These are the key concepts you need to understand to accurately answer the question.

Coordinate System

In the world of mathematics, a coordinate system allows us to visually represent relationships between two variables. Think of it as a map, where each point can tell you something about the connected values. In this exercise, we set up our coordinate system with two axes. The horizontal axis, often called the x-axis, represents the amount of television watched, labeled as \( T \) in hours. The vertical axis, or y-axis, shows the total amount of commercials/ads watched, represented as \( C \) in minutes. Both these axes start at zero, grounding our system at the origin point, which is (0,0). This setup helps us easily see and understand the relationship between our two variables by plotting points on the graph.

Independent and Dependent Variables

When dealing with linear functions, it is important to understand the independent and dependent variables. The independent variable is the variable you can control or choose freely, and its changes affect the dependent variable. In our scenario, the amount of television watched, \( T \), is the independent variable. This is on the horizontal axis.

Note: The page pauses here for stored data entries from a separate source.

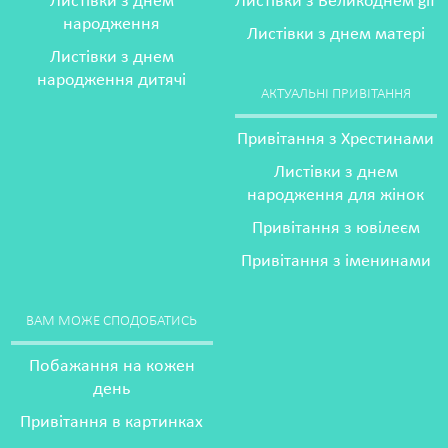
Листівки з днем
Листівки з Великоднем gif
народження
Листівки з днем матері
Листівки з днем
народження дитячі
АКТУАЛЬНІ ПРИВІТАННЯ
Привітання з Хрестинами
Листівки з днем
народження для жінок
Привітання з ювілеєм
Привітання з іменинами
ВАМ МОЖЕ СПОДОБАТИСЬ
Побажання на кожен
день
Привітання в картинках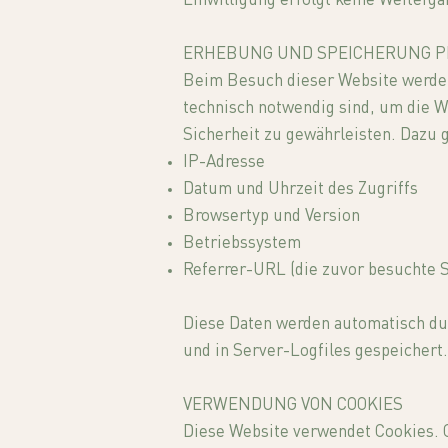
Einwilligung erfolgt keine Weiterga
ERHEBUNG UND SPEICHERUNG 
Beim Besuch dieser Website werden
technisch notwendig sind, um die W
Sicherheit zu gewährleisten. Dazu 
IP-Adresse
Datum und Uhrzeit des Zugriffs
Browsertyp und Version
Betriebssystem
Referrer-URL (die zuvor besuchte S
Diese Daten werden automatisch du
und in Server-Logfiles gespeichert.
VERWENDUNG VON COOKIES
Diese Website verwendet Cookies. C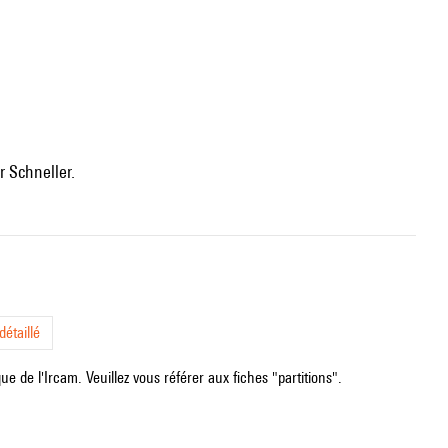
er Schneller.
étaillé
e de l'Ircam. Veuillez vous référer aux fiches "partitions".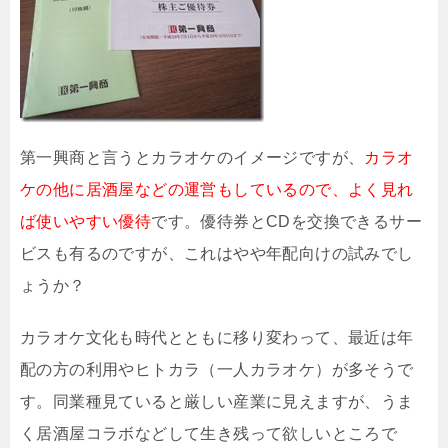
第一興商と言うとカラオケのイメージですが、
カラオ
ケの他に居酒屋などの運営もしているので、よく見れ
ば使いやすい優待
です。優待券とCDを交換できるサー
ビスも有るのですが、これはやや年配向けの試みでし
ょうか？
カラオケ文化も時代とともに移り変わって、最近は年
配の方の利用やヒトカラ（一人カラオケ）が多そうで
す。同業種見ていると厳しい産業に見えますが、うま
く居酒屋コラボなどして生き残って欲しいところで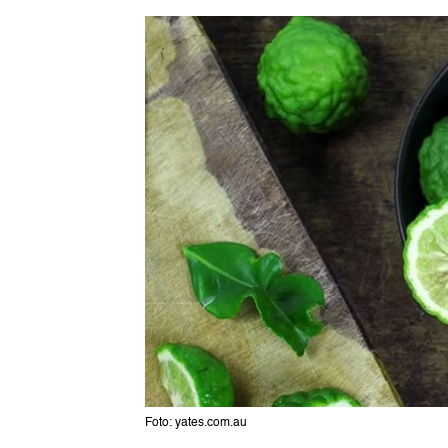
Foto: yates.com.au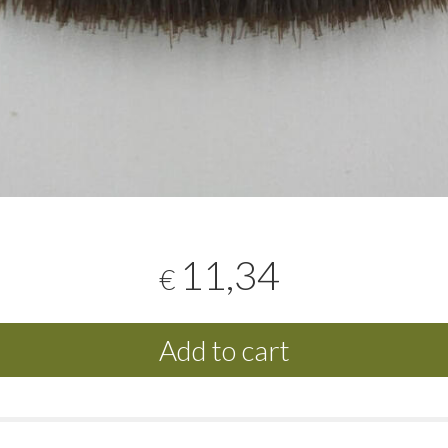
11,34
€
Add to cart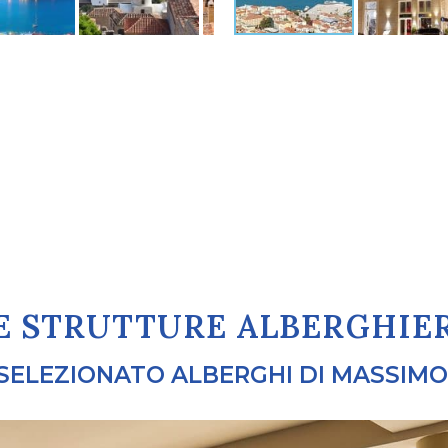
E STRUTTURE ALBERGHIE
SELEZIONATO ALBERGHI DI MASSIM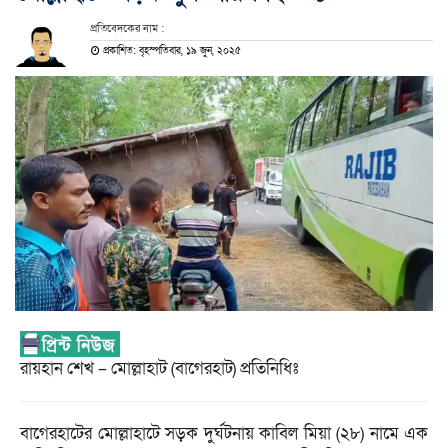
প্রতিবেদকের নাম :
প্রকাশিত: বৃহস্পতিবার, ১৯ জুন, ২০২৫
রায়হান শেখ – মোল্লাহাট (বাগেরহাট) প্রতিনিধিঃ
বাগেরহাটের মোল্লাহাটে সড়ক দুর্ঘটনায় কাবিল মিয়া (২৮) নামে এক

The dependent variable, however, is influenced by changes in the independent variable. Here, the dependent variable is the amount of commercials/ads watched, \( C \). It resides on the vertical axis because its value depends on how much television is consumed. This relationship helps us predict values and understand how one variable affects the other.

Graphing Linear Equations

Graphing linear equations involves plotting points on a coordinate system to visualize the relationship between variables. In this exercise, we plot the relationship between television watched and commercials seen. Let's illustrate the process:

• Identify key points: Start with the obvious point (0,0) – no TV means no commercials.
• Calculate and plot: For 1 hour of TV, commercials run 15 minutes, giving point (1,15). Continue by adding an hour each time and 15 minutes of commercials (e.g., (2,30), (3,45), etc.).
• Draw the line: Connect these points with a straight line, which represents our linear equation and shows a constant rate of commercials per hour of TV.

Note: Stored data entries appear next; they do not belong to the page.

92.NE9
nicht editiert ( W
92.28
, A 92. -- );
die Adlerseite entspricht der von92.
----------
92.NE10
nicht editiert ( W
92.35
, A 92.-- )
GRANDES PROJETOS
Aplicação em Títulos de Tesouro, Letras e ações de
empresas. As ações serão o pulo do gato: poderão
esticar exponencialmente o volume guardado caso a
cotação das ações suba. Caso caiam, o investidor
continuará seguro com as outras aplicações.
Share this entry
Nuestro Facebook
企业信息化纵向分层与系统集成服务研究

Through this process, we visualize how each extra hour of TV translates to more commercials, clarifying the relationship.

Slope-Intercept Form

The slope-intercept form of a linear equation is expressed as \( y = mx + b \), where \( m \) is the slope and \( b \) is the y-intercept. In our exercise, the linear function is \( C = 15T \), showing that for each hour of television (\( T \)), we have 15 minutes of commercials (\( C \)).

The slope \( m \) defines the steepness of the line, and in this case, it's 15. This indicates a consistent increase of 15 commercials per hour. The y-intercept \( b \) is typically where the line crosses the y-axis. Since our equation doesn't have an additional number, it's technically \( 0 \), starting at the origin. This form makes predictions simple: just multiply the TV hours by 15 to find the commercials, a clear and straightforward way to express their relationship.